» **Text passage**
Mangual suggests that militarization is not driving the use of force. He cites a 2017 study that concluded that there is no “positive and statistically significant relationship between 1,033 transfers and fatalities from officer‐involved shootings.” He concludes that police violence cannot be significantly reduced by limiting the use of SWAT teams or the access of officers to certain types of equipment. He also offers a contrarian view on no‐knock warrants. Officer safety demands the use of “unannounced dynamic entry.”
Mangual is even more adamant on the question of qualified immunity. Mangual frames qualified immunity in terms of clear precedent of a clearly established civil right. Judging police conduct in light of a priori established civil rights is a fair standard, according to Mangual. Qualified immunity is a poor shield, according to a Yale Law Journal study by University of California, Los Angeles law professor Joanna Schwartz. Out of 1,100 cases filed against state and local law enforcement defendants under Section 1983 of Title 42 of the US Code, qualified immunity was a possible defense 83 percent of time and resulted in a partial or whole grant of dismissal 4 percent of the time. The real bugaboo should be indemnification (“the vast majority of American police officers work in jurisdictions that, pursuant to either collective bargaining … indemnify them against financial liability for damages awarded as a result of actions undertaken within the scope of their employment”).

» **Set of tasks**
A. Decide whether each statement agrees with the passage on police use of force. Answer yes or no for each, and quote the passage's deciding words.
(i) The 2017 study that Mangual cites found a positive and statistically significant relationship between 1,033 transfers and fatalities from officer-involved shootings.
(ii) In the cases covered by the Yale Law Journal study, qualified immunity resulted in a partial or whole grant of dismissal 4 percent of the time.
(iii) Mangual argues that officer safety calls for ending unannounced entries.
B. Turn the paragraph of the passage on police use of force that begins "Mangual is even more adamant" into a short list that keeps its main facts.
The material after this passage is separate from it.

» **Given data**
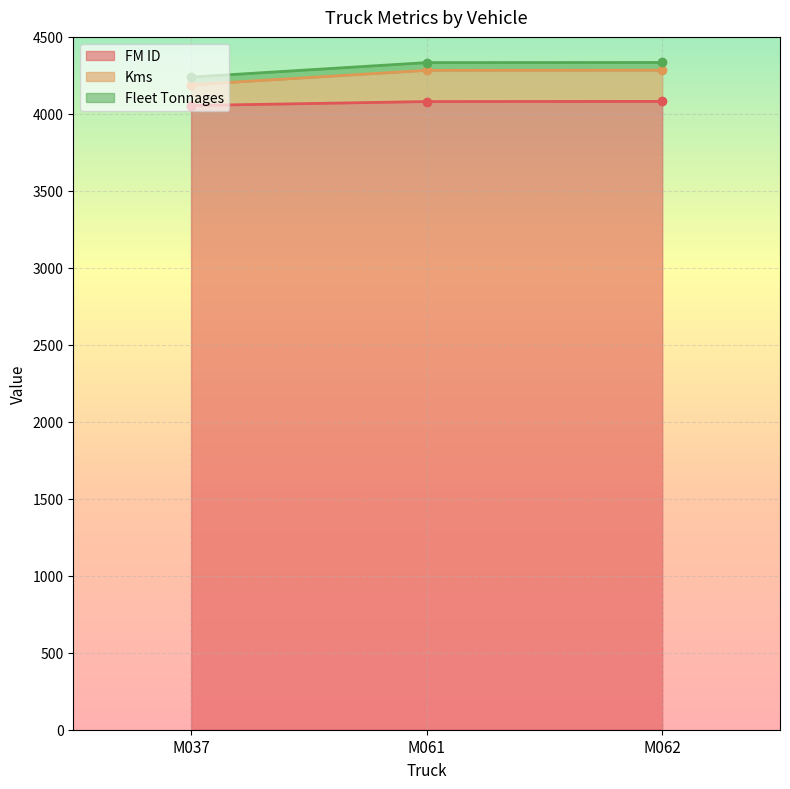

Which category has the lowest value in the Kms series?

M037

» **Responses to the exercise**
A.
(i) No: "a 2017 study that concluded that there is no “positive and statistically significant relationship"
(ii) Yes: "resulted in a partial or whole grant of dismissal 4 percent of the time"
(iii) No: "Officer safety demands the use of “unannounced dynamic entry.”"

B.
- Mangual holds an even firmer position on qualified immunity than on militarization and no-knock warrants.
- He frames qualified immunity in terms of clear precedent of a clearly established civil right, and he considers this a fair standard for judging police conduct.
- A Yale Law Journal study by UCLA law professor Joanna Schwartz finds qualified immunity a poor shield.
- Of 1,100 Section 1983 cases against state and local law enforcement defendants, qualified immunity was a possible defense 83 percent of the time. It led to partial or whole dismissal 4 percent of the time.
- The real concern should be indemnification: most American police officers work in jurisdictions that protect them against financial liability for damages from actions within the scope of their employment.